High Dose Vitamin D Supplementation Does Not Improve Outcome in a Cutaneous Melanoma Population: Results of a Randomized Double-Blind, Placebo-Controlled Study (vidme Trial).

Background Observational studies in cutaneous melanoma (CM) have indicated an inverse relationship between levels of 25-hydroxyvitamin D and Breslow thickness, in addition to a protective effect of high 25-hydroxyvitamin D levels on clinical outcome. Objectives To evaluate whether high-dose vitamin D supplementation in curatively resected CM reduces melanoma relapse. Methods In a prospective randomized double-blind placebo-controlled trial, 436 patients with resected CM stage IA to III (8th American Joint Committee on Cancer staging) were randomized. Among them, 218 received a placebo while 218 received monthly 100 000 IU cholecalciferol for a minimum of 6 months and a maximum of 42 months (treatment arm). Following randomization, patients were followed for a median of 52 months, with a maximum follow-up of 116 months. The primary endpoint was relapse-free survival.
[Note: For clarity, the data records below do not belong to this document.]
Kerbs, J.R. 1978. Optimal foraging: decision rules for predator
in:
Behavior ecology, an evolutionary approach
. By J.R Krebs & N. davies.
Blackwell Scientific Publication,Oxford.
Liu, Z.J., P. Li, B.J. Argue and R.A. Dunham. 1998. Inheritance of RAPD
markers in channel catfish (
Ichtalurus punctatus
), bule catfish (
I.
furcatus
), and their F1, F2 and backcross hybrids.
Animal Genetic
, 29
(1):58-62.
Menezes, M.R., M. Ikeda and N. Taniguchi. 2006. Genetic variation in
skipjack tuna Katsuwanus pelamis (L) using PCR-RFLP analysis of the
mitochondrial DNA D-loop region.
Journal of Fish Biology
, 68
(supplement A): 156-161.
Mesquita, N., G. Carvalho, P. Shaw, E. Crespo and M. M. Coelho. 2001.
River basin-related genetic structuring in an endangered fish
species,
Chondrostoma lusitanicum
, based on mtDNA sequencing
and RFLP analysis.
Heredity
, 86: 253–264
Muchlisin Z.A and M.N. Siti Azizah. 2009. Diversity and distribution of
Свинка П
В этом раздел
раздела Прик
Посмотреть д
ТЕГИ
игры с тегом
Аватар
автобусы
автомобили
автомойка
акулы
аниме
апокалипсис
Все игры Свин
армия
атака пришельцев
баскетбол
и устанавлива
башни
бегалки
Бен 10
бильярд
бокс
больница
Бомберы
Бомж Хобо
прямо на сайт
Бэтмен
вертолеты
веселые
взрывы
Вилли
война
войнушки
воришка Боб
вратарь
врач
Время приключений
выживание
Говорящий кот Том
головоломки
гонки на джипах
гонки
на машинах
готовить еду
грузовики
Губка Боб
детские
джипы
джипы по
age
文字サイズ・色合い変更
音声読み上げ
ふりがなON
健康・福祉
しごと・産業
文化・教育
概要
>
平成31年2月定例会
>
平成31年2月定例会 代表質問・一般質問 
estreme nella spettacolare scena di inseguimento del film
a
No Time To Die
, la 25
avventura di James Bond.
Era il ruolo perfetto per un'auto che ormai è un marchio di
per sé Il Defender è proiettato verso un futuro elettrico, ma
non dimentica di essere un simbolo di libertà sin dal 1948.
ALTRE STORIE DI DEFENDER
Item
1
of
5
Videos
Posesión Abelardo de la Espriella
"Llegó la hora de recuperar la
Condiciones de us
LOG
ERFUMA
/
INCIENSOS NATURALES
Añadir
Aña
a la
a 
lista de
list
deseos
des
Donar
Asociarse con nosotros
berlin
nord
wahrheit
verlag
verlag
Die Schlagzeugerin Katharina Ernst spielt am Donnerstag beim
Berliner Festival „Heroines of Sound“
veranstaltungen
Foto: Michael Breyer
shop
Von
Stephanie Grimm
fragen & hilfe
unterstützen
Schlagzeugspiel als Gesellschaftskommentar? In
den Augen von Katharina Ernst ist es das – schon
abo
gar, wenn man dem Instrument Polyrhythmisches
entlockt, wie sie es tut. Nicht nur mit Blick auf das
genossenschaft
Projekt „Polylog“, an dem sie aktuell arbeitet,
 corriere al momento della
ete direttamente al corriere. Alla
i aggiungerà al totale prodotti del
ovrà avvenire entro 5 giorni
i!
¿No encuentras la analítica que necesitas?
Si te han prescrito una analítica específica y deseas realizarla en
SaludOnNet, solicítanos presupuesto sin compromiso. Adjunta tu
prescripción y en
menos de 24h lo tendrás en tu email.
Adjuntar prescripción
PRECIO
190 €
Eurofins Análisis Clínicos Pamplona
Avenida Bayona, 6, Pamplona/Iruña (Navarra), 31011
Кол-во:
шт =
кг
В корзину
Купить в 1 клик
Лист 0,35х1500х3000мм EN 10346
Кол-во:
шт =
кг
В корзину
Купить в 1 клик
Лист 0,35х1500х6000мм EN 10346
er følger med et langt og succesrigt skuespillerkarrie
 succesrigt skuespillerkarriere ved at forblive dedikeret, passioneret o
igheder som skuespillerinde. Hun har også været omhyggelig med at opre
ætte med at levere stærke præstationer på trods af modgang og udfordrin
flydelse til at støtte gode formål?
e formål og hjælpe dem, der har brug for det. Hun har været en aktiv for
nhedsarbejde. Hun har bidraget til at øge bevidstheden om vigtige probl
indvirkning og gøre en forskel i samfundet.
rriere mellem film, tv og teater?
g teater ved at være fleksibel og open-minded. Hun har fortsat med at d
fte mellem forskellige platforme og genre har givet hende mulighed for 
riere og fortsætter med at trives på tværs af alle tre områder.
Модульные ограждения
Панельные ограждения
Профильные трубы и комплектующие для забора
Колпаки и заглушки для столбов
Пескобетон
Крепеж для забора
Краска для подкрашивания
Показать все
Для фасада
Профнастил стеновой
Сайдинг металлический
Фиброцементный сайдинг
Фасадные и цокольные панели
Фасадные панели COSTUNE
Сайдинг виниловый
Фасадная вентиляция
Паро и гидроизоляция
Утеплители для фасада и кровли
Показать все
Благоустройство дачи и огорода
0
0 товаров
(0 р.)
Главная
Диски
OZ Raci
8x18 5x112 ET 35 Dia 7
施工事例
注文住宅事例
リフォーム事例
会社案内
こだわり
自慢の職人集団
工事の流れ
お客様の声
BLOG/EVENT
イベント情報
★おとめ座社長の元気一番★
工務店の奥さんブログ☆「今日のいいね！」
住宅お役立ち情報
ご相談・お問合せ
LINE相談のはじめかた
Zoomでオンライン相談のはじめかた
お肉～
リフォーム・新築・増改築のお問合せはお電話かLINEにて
Secondary endpoints were melanoma-related mortality, overall survival, and the evolution of 25-hydroxyvitamin D serum levels over time. Results In our population (mean age 55 years, 54% female sex) vitamin D supplementation increased 25-hydroxyvitamin D serum levels after 6 months of supplementation in the treatment arm by a median 17 ng mL-1 [95% confidence interval (CI) 9-26] compared with 0 ng mL(-1) (95% CI 6-8) in the placebo arm (P < 0.001, Wilcoxon test) and remained at a steady state during the whole treatment period. The estimated event rate for relapse-free survival at 72 months after inclusion was 26.51% in the vitamin D supplemented arm (95% CI 19.37-35.64) vs. 20.70% (95% CI 14.26-29.52) in the placebo arm (hazard ratio 1.27, 95% CI 0.79-2.03; P = 0.32). After adjusting for confounding factors (including baseline stage, body mass index, age, sex and baseline season), the hazard ratio was 1.20 (95% CI 0.74-1.94, P = 0.46). The number of deaths from progression of CM and nonmelanoma-related deaths was similar in both the vitamin D supplemented and placebo groups (deaths from progression of CM, n = 10 and n = 11, respectively; nonmelanoma-related deaths, n = 3 and n = 2, respectively). No major adverse events were observed during the study. Conclusions In patients with CM, monthly high-dose vitamin D supplementation was safe, resulted in a sustained increase in 25-hydroxyvitamin D levels during the treatment period, but did not improve relapse-free survival, melanoma-related death or overall survival.